YOUR OBJECTIVE:
Each record that follows should be repeated exactly, with no pictures carried over.

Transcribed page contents
- Opening Delimiter -

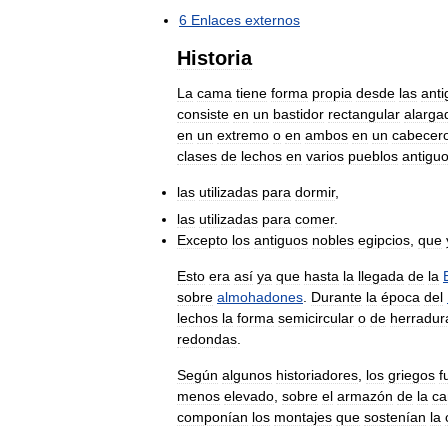
6
Enlaces
externos
Historia
La
cama
tiene
forma
propia
desde
las
anti
consiste
en
un
bastidor
rectangular
alarga
en
un
extremo
o
en
ambos
en
un
cabecer
clases
de
lechos
en
varios
pueblos
antigu
las
utilizadas
para
dormir
,
las
utilizadas
para
comer
.
Excepto
los
antiguos
nobles
egipcios
,
que
Esto
era
así
ya
que
hasta
la
llegada
de
la
sobre
almohadones
.
Durante
la
época
del
lechos
la
forma
semicircular
o
de
herradur
redondas
.
Según
algunos
historiadores
,
los
griegos
f
menos
elevado
,
sobre
el
armazón
de
la
c
componían
los
montajes
que
sostenían
la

- Closing Delimiter -

TASK SOLUTION:
6
Enlaces
externos
Historia
La
cama
tiene
forma
propia
desde
las
anti
consiste
en
un
bastidor
rectangular
alarga
en
un
extremo
o
en
ambos
en
un
cabecer
clases
de
lechos
en
varios
pueblos
antigu
las
utilizadas
para
dormir
,
las
utilizadas
para
comer
.
Excepto
los
antiguos
nobles
egipcios
,
que
Esto
era
así
ya
que
hasta
la
llegada
de
la
sobre
almohadones
.
Durante
la
época
del
lechos
la
forma
semicircular
o
de
herradur
redondas
.
Según
algunos
historiadores
,
los
griegos
f
menos
elevado
,
sobre
el
armazón
de
la
c
componían
los
montajes
que
sostenían
la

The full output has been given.